Booklist, the review journal of the American Library Association

“Rubio’s follow-up to her Oprah-anointed debut novel Icy Sparks (1998), is set in rural post-Civil War Georgia. Fifteen-year-old Dalia Miller is the center of an unhappy household that includes her alcoholic father, Monroe; her distant mother, Violet; and her blind younger sister, Nellie Ann. Monroe is proud of his turpentine business and the group of workers that labor and live in his woods, but his wife and daughters find him coarse and unbearable when he drinks. An honorable but flawed man, Monroe tries to make amends to his family for a mistake made long ago. When Dalia discovers what this mistake is, her ambivalence toward her father turns to hate, and her actions further splinter the family. Eventually, Dalia finds herself alone and all but penniless, and she believes the only solution to her situation is to find a wealthy man to marry, though this does not lead to either the happiness or the stability she craves. Anchored by several complex, intricately drawn characters, Rubio’s novel paints a rich portrait of the late-nineteenth-century South.”


Keith Runyon, Book Page

“.... A third Kentucky novelist, Gwyn Hyman Rubio, earned national attention for her first novel, Icy Sparks, which not only was a best-seller, but also an Oprah Book Club selection. The Woodsman’s Daughter, her second novel, is in many ways more ambitious, with an epic story set in the piney woods of Georgia. Rubio, who lives in Versailles, is not only a gifted storyteller; her use of the language is invariably just right.”


Peace Corps Writers

“When your first novel is an Oprah Book Club Selection and a New York Times Notable Book of the year, it’s a daunting task to come up with an encore. So if you’re wise, you create a novel different enough from the first that makes it unfair to invite comparison. Icy Sparks author Gwyn Hyman Rubio succeeds both with this and with the tale in her latest, an epic multigenerational family saga.”

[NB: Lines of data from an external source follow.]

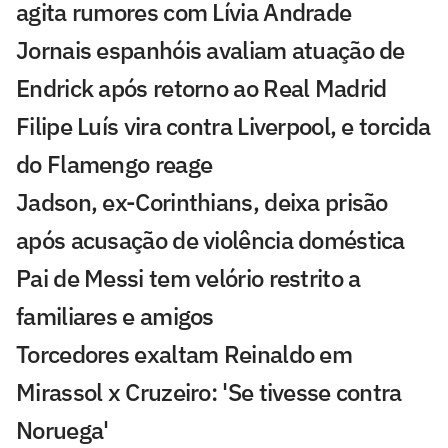
agita rumores com Lívia Andrade
Jornais espanhóis avaliam atuação de
Endrick após retorno ao Real Madrid
Filipe Luís vira contra Liverpool, e torcida
do Flamengo reage
Jadson, ex-Corinthians, deixa prisão
após acusação de violência doméstica
Pai de Messi tem velório restrito a
familiares e amigos
Torcedores exaltam Reinaldo em
Mirassol x Cruzeiro: 'Se tivesse contra
Noruega'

Kay Vincent, Bohannons’ Books With a Past, Georgetown, KY

Rubio—the author of Icy Sparks—has created another memorable character and story. The setting—1800s southern Georgia—is different from our own, but the anguish and conflicts of the characters are universal.”


Book Excerpt

“Do it again,” Nellie Ann cried. She laughed and opened her mouth even wider.

Dalia plucked another grape from off the bed of vines and, narrowing her eyes as though peering through the scope of a rifle, reared back on one arm, then, lunging forward, pitched with all of her might. The grape curved upward and dropped, bull’s eye, into her sister’s mouth.

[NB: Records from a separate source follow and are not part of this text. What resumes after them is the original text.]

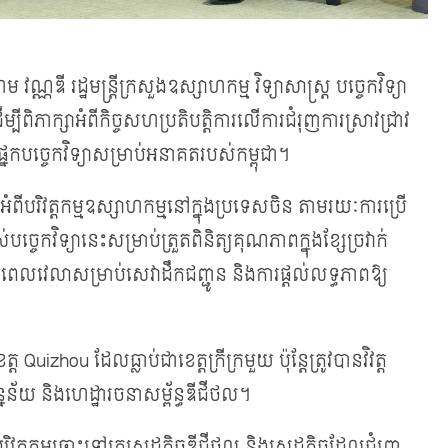
្ណឌី រដ្ឋមន្ត្រីក្រសួងឧស្សាហកម្ម វិទ្យាសាស្ត្រ បច្ចេកវិទ្យា
ីពិភាក្សាអំពីកិច្ចសហប្រតិបត្តិការលើការជំរុញការស្រាវជ្រាវ
្នែកបច្ចេកវិទ្យាសម្រាប់អនាគតរបស់កម្ពុជា។
អំពីបរិវត្តកម្មឧស្សាហកម្មនៅក្នុងប្រទេសចិន តាមរយៈការប្រើ
េកវិទ្យានេះសម្រាប់ត្រួតពិនិត្យគុណភាពក្នុងខ្សែច្រវាក់
ពេលវេលាសម្រាប់សេវាដឹកជញ្ជូន និងការផ្តល់លទ្ធភាពឱ្យ
hou ដែលធ្លាប់ជាខេត្តក្រីក្រមួយ ប៉ុន្តែត្រូវបានវិវត្ត
ន័យ និងហេដ្ឋារចនាសម្ព័ន្ធឌីជីថល។
របរិវត្តកម្មឆ្ពោះទៅរកសេដ្ឋកិច្ចឌីជីថល និងសេដ្ឋកិច្ចដែលជំរុញ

Nellie Ann wrenched her lips together, sucked greedily, and spit out the skin. “I want more!” she yelled, as a scuppernong ricocheted off her arm. “More,” she spluttered. “More. More. More.”

Dalia kept it up, hurling a volley of champagne bullets at her sister’s lips, wounding her face and splattering her shirtwaist while she hopped up and down, swatting the air with her cane.

“Not so fast!” Nellie Ann shouted. “Throw them slower.”

Dalia snipped off a scuppernong that was near to popping. “Be still,” she said. Nellie Ann thrust her neck out and upward, keeping her mouth open like a hungry baby bird. “Here it goes,” Dalia said, heaving the grape over the trellis. It shone golden in the sunlight before hitting the dark crater of Nellie Ann’s mouth.

Pleasure softened her features. With puckered lips, she whooshed out the skin. “Thank you,” she said.

“It was my pleasure,” Dalia answered, plucking a grape, popping it between her lips. She slurped, smacked, and spit the tough peel out—those little stabs of jealousy completely forgotten when she caught sight of Nellie Ann, squatting, her hands dipping down like fruit bats, her fingers finding a scuppernong in the grass, shoving it into her mouth as though it might be her last.